Они шли мимо замерзшего пруда. На льду катались ребятишки, в воздухе звенели крики и смех. Им вторили переливы колокольчиков — зимой жители Лозвита разъезжали на санях, запряженных лошадьми. Этот славный гостеприимный городок радовал одним своим видом. Столько дней прошло в пути, а впереди — снова путь, полный опасности… эта короткая передышка была как нельзя кстати.

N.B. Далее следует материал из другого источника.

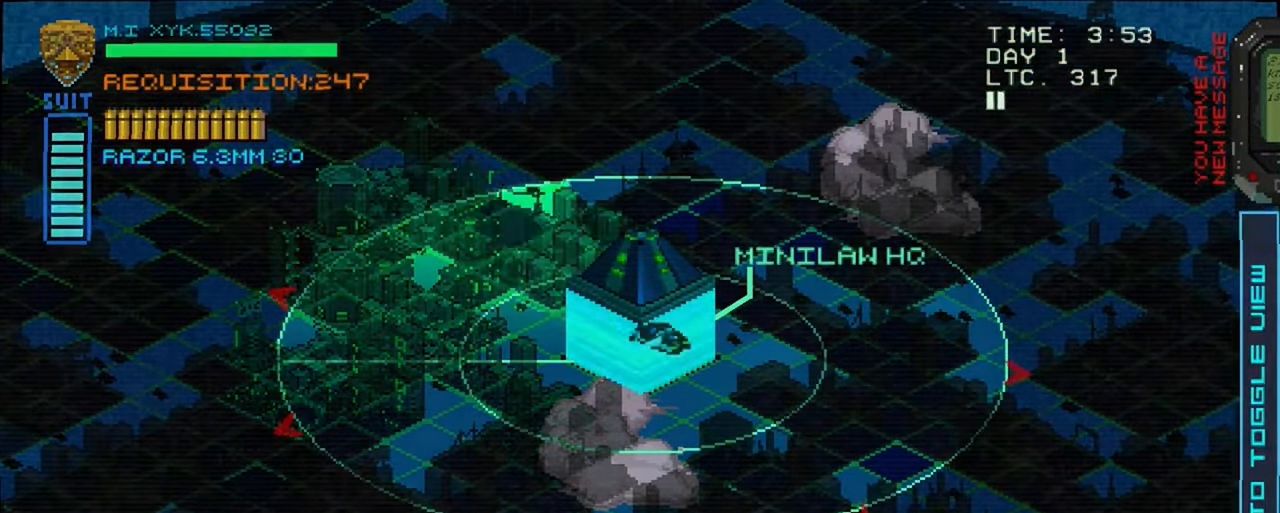
{"dt_ms": 500, "buttons": [], "left_stick": "center", "right_stick": "center", "events": []}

Двери постоялого двора, где они остановились, были открыты для гостей во всякое время дня и ночи. В очаге общей комнаты пело пламя. Трубы были расположены так хитро, что тепло нагретый воздух отапливал спальни. Как хорошо было сидеть в тепле и уюте, слушая, как снаружи беснуется метель! Снегопады случались по ночам. Наутро горные склоны над поселком становились розово-золотыми, а на закате снег заливало зловещим пурпуром. Уинетт поймала себя на мысли, что не отказалась бы пожить в предгорьях Лозин. Здесь светлее и не так сыро, как в долине Идре, где находится Высокая Крепость. В городке жили две Сестры, Целительница и Наставница. Встреча была вдвойне радостной: обе знали Уинетт еще по Эстревану, и она почувствовала почти сожаление, когда Тепшен Лал объявил, что отдыху конец. Пора было продолжать путь, пока перевалы не завалило снегом.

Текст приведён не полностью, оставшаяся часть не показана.